Paris « consterné » après les propos de l’ambassadeur de Chine en France sur les anciens pays soviétiques
Après avoir remis en question la souveraineté des pays anciennement soviétiques, l’ambassadeur chinois à Paris Lu Shaye a suscité de vives réactions dans l’Europe entière, de Paris à Kiev.
Après avoir remis en question la souveraineté des pays anciennement soviétiques, l’ambassadeur chinois à Paris Lu Shaye a suscité de vives réactions dans l’Europe entière, de Paris à Kiev.
Interviewé sur la chaîne française LCI vendredi soir (21 avril), l’ambassadeur de Chine en France a déclaré que les pays nés de la chute de l’Union soviétique « n’ont pas de statut effectif dans le droit international parce qu’il n’y a pas d’accord international pour concrétiser leur statut de pays souverains ».
Nombre de ces pays sont aujourd’hui des États membres de l’Union européenne. Le diplomate a également tenu des propos polémiques sur l’Ukraine, alors qu’il était interrogé sur le fait de savoir si la Crimée était ukrainienne. Il a alors répondu : « Ça dépend de comment on perçoit ce problème. Il y a l’Histoire. La Crimée était tout au début à la Russie ».
Relancé par le journaliste sur le fait de savoir si la question des frontières post-soviétiques était ou pas réglée, Lu Shaye a dit qu’il fallait cesser de « chicaner avec ce genre de problème ».
Réagissant à ces propos, le conseiller du président ukrainien Mykhaïlo Podoliak a riposté dimanche (23 avril) en assurant que le statut des pays post-soviétiques était bien « inscrit dans le droit international » et a contesté la position exprimée par le diplomate sur la Crimée, que la Russie occupe depuis 2014. En s’adressant à la chine, le conseiller de Volodymyr Zelensky a ajouté : « si vous voulez être un acteur politique majeur, ne répétez pas la propagande des Russes ».

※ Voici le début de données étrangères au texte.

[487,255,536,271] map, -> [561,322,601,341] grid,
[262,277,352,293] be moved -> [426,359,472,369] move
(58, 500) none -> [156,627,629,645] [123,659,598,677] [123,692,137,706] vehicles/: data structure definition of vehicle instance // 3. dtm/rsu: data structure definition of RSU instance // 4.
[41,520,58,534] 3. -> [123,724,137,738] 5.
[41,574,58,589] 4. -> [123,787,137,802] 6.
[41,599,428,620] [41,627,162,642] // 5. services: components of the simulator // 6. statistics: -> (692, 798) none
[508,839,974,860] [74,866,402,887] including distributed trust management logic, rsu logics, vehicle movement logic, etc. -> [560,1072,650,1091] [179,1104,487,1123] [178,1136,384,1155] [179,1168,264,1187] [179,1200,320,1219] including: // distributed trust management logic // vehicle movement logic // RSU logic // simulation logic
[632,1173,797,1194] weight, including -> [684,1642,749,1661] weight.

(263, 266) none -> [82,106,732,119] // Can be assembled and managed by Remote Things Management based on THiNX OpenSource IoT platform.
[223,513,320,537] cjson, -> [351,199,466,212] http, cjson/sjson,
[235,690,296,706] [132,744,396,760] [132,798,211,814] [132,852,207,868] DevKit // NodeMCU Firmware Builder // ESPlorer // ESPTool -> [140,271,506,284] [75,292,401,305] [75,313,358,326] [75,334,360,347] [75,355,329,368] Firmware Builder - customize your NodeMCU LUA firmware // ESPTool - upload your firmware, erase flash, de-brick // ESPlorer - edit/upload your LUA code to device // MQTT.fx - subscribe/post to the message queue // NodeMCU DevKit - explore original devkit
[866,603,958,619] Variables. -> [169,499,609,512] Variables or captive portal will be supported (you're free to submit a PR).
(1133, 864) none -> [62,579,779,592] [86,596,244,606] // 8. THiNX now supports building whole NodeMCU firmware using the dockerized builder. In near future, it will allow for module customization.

Samedi soir, le ministère français des Affaires étrangères a réagi en indiquant avoir « appris avec consternation les déclarations de l’ambassadeur de Chine en France sur les frontières des pays devenus indépendants après la chute de l’Union soviétique ». Le ministère appelle la Chine à clarifier « si ces déclarations reflètent sa position, ce que nous espérons ne pas être le cas ».
Alors que le président français Emmanuel Macron a récemment voyagé en Chine, incitant Xi Jinping à « ramener la Russie à la raison », le ministre lituanien des Affaires étrangères, Gabrielius Landsbergis, a dénoncé les propos de l’ambassadeur chinois sur Twitter, « si quelqu’un se demande encore pourquoi les États baltes ne font pas confiance à la Chine pour “négocier la paix en Ukraine” ».
Dans une tribune publiée dans le Journal du Dimanche, le fondateur et directeur général de l’Institut Open Diplomacy Thomas Friang craint que les propos de l’ambassadeur chinois puissent déteindre sur la France. Pour lui, « ces propos doivent être corrigés, immédiatement, et nécessitent, impérativement, des excuses publiques », car « il en va de notre crédibilité diplomatique auprès de nos partenaires ». Cette crédibilité, conclut l’expert, « se joue lors de ces moments de tensions diplomatico-médiatiques. »
[Mise à jour : le Quai d’Orsay a convoqué l’ambassadeur de Chine en France, dans la journée de lundi, après la publication de cet article.]